The Expert’s Conundrum
The other issue at hand is that experts tend to feel like complicated subjects they understand are easy to explain. If that’s the case, then the Explain Like I’m Five Reddit shouldn’t exist. It turns out that trying to explain a complex topic to people without expert knowledge is super hard because they lack the frame or reference you need to help them understand. If you are a network engineer that doesn’t believe me then go ask a friend in the medical profession to explain how the endocrine system works. Don’t make they do a simple explanation. Make them tell you like they’d teach a medical student.
We lose sight of the fact that complex topics can’t be mastered quickly and certain amounts of introductory knowledge need to be introduced to bring people along on the journey. We teach about older models and retired protocols because the knowledge they contain can help us understand why we moved away from them. It also helps us to have a baseline level of knowledge about things that permeate the way we do our jobs.
If we removed things that we never use from the teaching curriculum we’d never have the OSI model since it is never implemented in the pure form in any protocol. We’d teach the TCP/IP model and just tell people that the other things don’t really matter. In fact, they do matter because the pure OSI model takes other things into account that aren’t just focused on the network protocol stack. It may seem silly to us as experts to say that we teach one thing but reality looks much different but that’s how learning works.
We still teach older methods of network topologies like bus and ring even though we don’t use them much any more. We do this because entry-level people need to know why we arrived at the method we use now. Even with the move toward new setups like 3-tier network design and leaf/spine architecture you need to know where Ethernet started to understand why we are where we are today.

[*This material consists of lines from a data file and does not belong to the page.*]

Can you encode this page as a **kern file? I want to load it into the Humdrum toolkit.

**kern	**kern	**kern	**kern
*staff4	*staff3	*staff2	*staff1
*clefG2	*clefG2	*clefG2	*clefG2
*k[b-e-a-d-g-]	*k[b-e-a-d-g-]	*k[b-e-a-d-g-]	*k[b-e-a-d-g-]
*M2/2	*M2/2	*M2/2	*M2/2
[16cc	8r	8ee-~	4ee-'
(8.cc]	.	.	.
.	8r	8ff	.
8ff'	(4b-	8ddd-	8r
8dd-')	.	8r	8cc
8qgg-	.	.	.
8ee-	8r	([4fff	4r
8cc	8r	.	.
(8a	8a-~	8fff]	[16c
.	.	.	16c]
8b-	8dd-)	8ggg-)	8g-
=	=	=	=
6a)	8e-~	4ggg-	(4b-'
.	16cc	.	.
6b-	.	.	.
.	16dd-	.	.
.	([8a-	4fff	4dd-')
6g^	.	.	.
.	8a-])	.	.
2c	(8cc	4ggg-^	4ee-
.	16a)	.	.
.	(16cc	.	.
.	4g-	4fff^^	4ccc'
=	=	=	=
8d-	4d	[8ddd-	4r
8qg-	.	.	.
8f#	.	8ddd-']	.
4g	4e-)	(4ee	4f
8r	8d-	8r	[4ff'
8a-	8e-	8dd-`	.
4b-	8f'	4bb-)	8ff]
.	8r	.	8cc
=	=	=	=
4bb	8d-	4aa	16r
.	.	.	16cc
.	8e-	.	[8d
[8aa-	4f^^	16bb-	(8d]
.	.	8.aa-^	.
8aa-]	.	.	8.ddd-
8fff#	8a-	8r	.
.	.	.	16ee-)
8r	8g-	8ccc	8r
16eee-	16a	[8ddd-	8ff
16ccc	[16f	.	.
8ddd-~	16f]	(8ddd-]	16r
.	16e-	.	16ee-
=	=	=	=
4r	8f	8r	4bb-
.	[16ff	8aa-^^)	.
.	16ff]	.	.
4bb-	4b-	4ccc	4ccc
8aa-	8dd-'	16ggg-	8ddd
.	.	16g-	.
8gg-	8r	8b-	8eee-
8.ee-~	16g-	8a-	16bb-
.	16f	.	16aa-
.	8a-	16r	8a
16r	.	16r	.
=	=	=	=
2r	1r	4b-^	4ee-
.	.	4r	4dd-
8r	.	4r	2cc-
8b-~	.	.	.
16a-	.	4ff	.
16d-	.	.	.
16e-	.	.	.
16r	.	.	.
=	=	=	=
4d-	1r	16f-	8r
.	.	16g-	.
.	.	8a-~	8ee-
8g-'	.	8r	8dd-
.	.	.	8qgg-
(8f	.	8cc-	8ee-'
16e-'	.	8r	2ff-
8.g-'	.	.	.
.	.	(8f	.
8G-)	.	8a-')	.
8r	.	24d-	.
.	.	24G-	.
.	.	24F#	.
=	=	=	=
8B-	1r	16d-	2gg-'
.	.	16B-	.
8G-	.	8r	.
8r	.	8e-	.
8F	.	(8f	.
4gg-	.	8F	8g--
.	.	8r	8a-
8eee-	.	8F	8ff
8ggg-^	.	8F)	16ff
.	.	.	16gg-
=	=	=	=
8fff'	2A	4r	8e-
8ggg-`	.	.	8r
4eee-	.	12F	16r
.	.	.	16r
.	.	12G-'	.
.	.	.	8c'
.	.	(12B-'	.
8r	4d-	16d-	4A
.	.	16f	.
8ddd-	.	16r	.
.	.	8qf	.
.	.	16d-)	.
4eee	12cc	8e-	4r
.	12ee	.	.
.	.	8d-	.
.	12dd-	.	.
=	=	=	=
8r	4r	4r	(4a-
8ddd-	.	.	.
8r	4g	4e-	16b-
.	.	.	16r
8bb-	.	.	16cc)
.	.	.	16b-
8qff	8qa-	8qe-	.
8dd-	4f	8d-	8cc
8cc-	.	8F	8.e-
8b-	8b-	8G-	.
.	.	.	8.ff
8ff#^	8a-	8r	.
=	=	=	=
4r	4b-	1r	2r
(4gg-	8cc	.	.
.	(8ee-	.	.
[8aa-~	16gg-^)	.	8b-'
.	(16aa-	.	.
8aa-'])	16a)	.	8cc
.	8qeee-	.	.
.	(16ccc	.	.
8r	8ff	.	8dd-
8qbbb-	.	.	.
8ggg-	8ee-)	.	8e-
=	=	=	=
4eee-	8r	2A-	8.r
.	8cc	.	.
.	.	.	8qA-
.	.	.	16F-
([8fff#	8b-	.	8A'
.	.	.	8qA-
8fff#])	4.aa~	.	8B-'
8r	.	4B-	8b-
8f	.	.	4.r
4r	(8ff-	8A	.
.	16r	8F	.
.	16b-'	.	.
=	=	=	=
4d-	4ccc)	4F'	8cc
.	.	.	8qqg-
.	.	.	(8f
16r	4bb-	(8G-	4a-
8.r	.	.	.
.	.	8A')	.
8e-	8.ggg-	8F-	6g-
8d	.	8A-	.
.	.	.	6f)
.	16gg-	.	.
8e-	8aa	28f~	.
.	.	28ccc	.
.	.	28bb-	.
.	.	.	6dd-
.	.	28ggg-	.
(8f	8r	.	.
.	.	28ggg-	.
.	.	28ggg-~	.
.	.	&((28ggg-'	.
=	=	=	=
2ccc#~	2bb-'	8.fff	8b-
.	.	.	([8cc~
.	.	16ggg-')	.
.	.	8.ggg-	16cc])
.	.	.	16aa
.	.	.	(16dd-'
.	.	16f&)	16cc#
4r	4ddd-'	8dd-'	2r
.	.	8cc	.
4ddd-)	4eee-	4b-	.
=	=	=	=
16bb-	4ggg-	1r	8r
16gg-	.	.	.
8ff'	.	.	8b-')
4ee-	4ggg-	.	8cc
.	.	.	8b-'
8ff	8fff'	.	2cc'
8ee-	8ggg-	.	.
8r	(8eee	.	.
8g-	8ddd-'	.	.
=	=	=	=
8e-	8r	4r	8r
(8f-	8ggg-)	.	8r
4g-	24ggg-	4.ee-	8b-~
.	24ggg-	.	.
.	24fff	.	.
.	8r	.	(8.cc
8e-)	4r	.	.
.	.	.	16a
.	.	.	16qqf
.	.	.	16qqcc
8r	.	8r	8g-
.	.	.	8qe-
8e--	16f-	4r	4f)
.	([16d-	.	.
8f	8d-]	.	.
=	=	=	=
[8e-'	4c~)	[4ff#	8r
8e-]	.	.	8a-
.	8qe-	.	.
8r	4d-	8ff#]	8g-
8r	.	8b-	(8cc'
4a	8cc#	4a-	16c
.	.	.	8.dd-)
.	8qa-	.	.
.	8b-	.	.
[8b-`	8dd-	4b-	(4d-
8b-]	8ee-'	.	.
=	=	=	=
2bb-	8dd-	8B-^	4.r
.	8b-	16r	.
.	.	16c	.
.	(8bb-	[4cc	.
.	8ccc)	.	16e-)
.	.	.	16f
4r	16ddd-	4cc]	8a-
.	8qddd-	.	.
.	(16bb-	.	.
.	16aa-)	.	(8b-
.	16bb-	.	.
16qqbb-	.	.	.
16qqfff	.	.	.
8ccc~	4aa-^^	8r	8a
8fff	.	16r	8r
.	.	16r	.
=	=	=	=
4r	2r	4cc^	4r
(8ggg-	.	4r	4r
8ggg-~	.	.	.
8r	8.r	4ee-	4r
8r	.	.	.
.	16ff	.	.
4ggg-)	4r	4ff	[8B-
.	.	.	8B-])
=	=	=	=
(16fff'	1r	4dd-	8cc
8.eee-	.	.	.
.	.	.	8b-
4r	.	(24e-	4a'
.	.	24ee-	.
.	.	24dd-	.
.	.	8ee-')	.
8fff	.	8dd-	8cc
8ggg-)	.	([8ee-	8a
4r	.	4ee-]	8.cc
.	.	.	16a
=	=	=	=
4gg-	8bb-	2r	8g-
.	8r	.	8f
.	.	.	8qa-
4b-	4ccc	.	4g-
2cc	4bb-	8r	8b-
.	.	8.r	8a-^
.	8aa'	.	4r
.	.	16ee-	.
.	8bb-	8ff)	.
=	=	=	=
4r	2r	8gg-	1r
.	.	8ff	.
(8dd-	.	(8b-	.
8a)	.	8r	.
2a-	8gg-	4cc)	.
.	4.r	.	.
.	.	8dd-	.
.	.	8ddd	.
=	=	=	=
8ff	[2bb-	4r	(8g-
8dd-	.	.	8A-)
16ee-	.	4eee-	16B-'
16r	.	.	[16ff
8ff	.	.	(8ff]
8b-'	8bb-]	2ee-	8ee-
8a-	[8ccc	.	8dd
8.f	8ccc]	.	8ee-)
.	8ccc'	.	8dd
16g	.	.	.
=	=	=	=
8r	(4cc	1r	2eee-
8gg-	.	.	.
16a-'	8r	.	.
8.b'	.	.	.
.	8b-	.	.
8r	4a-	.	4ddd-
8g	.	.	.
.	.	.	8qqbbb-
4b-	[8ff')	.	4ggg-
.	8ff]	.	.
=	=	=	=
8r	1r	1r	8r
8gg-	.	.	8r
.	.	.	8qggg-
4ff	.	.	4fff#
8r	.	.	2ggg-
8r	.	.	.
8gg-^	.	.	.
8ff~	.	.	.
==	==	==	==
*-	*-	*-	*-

It’s always important to get a reminder that people are just starting out in the learning process. While it’s easy to be an expert and sit back and claim that iBGP is the best way to approach a routing protocol problem you also have to remember that learners sometimes just need a quick-and-dirty lab setup to test another function. If they’re going to spend hours configuring BGP neighbor relationships instead of just enabling RIP on all router interfaces and moving on to the next part then they’re not learning the right things. Knowledge is important, even if it’s outdated. We still teach RIP and Frame Relay and Token Ring in networking because people need to understand how they operate and why we’ve moved on. They may not ever configure them in practice but they may also never configure BGP either. The value of information doesn’t decrease because it’s old.